I’m also on the fence about #6 in her Alternative 12 Steps: “Don’t judge others or preach.” And not just because, well, yes, sometimes I’m judgemental, lol. I struggle with it because of this part of the description of what that step means: Focus on living your own magnificent Sober Curious life and be a positive role model with the choices you make. “Act natural” about not drinking…” (there’s more, but this is the part specifically I want to talk about.)

As someone who spent way too much time and energy in the MLM space (and, side note: if I still owe you an apology for any time I tried to pressure you into buying a product or program you didn’t really want or need, please reach out. I really am sorry.), I immediately bristle at the “just be a role model and people will follow” mentality because it feels like an old upline coaching strategy.

BUT ON THE FLIP SIDE, I’m a blogger and I love social media, and I do really like writing and talking and sharing about stuff that’s going on in my life. If you follow me on my Booktok/Bookstagram accounts, you know I am an evangelical for spicy romance novels! How many people did I convince to read Twilight back in the day because I just couldn’t shut up about it?! Or how many new Community fans did I create by quoting/sharing/again, never shutting up, about the show?!

So how do I “act natural” and “don’t preach” at the same time?

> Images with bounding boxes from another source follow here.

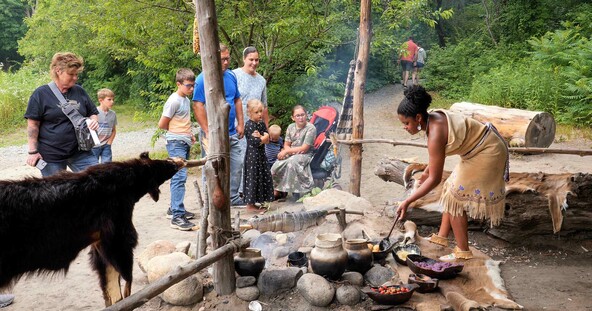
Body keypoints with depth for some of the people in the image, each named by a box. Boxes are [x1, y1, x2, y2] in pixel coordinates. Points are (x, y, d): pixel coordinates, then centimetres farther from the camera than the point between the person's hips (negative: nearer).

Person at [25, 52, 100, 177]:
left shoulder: (80, 91, 7)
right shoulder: (41, 93, -5)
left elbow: (93, 113, 18)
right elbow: (33, 124, -6)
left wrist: (94, 120, -6)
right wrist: (33, 151, -9)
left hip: (79, 151, 4)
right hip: (51, 155, -3)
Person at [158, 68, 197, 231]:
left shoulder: (186, 100, 15)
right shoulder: (174, 100, -12)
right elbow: (162, 124, -10)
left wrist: (189, 133, 10)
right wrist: (175, 132, 4)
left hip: (184, 143, 9)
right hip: (176, 143, -9)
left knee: (179, 177, 14)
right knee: (180, 176, -16)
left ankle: (174, 209, 24)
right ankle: (177, 217, -19)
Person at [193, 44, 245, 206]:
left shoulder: (231, 76, 10)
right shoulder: (203, 79, -12)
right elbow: (198, 106, -16)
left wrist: (240, 124, 10)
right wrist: (207, 132, -20)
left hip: (232, 133, 7)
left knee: (237, 165, 11)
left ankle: (233, 197, 25)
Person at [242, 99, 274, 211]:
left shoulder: (262, 124, 10)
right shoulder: (249, 125, -13)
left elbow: (267, 140, 2)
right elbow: (256, 142, -21)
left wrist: (259, 137, -16)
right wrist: (264, 137, -6)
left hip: (261, 155, 8)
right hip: (252, 155, -8)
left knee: (264, 178, 11)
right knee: (252, 178, -3)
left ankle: (260, 201, 22)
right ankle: (250, 204, 4)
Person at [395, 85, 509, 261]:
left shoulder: (436, 134, -31)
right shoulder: (433, 117, -6)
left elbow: (434, 179, -27)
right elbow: (437, 154, 14)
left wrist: (407, 202, -24)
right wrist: (426, 171, 21)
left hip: (488, 152, -10)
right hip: (481, 148, 10)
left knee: (455, 197, -6)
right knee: (451, 189, 15)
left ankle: (463, 252, 3)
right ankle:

From the outside, I’m sure many will say, “Just share! Write, post, do you. It’s what you like to do, and anyone who knows you will understand that.” And, yes, whoever is thinking/saying that as they read this is right, and it is probably what I will end up doing. But the reason the thought of it gives me pause is because of my own personal “boozestory” (as Warrington calls it).

I do plan on going into this in much more detail in future posts, but the short version of it is this: when other people shared their own stories about not drinking or simply said “Oh, I don’t drink,” I FELT judged/preached too, even if that’s not what they were doing. I fully acknowledge this is 100000000% a “me problem. ” This was an in-my-own-head, trying-to-mindread, projection-101 issue, but it’s also my true lived experience. And it made me feel like shit* and I don’t want to make other people feel like shit.

(*Of course, as the last twenty days have shown me, it made me feel like shit because there was a teeny-tiny voice inside me going “hey, um, I don’t think I want to drink alcohol anymore…can we stop?” and I kept drowning that voice in Sauvignon Blanc. And when I saw others embrace teetotalism, that teeny-tiny voice was like “you know, it might be good if we tried that,” and I shut it up with a Blonde Lager. And so on, and so on.)

I also feel the need to talk about my own journey with sobriety because, well, people buy me a lot of booze-themed gifts for my birthday and holidays and special occasions, and I don’t want them to do that anymore. (I don’t want them to stop buying me presents; gifts are my love language! But I don’t want them to waste money on something I’ll never use or will regift immediately.)

And, finally, there’s a lot more of my own “boozestory” that I want to share because, as four and a half years of therapy taught me, it helps me process things by putting them into writing. Sure, I could just write it in a journal, and I probably will for a lot of the aspects of it, but I also got a lot out of reading Sober Curious and seeing parallels between pieces of my story and pieces of Warrington’s, and so I’d like to offer the same to anyone who might be reading this.

In conclusion: the book was probably 3.5 stars, but I’d rank my first 20 days of sobriety as a 10/10.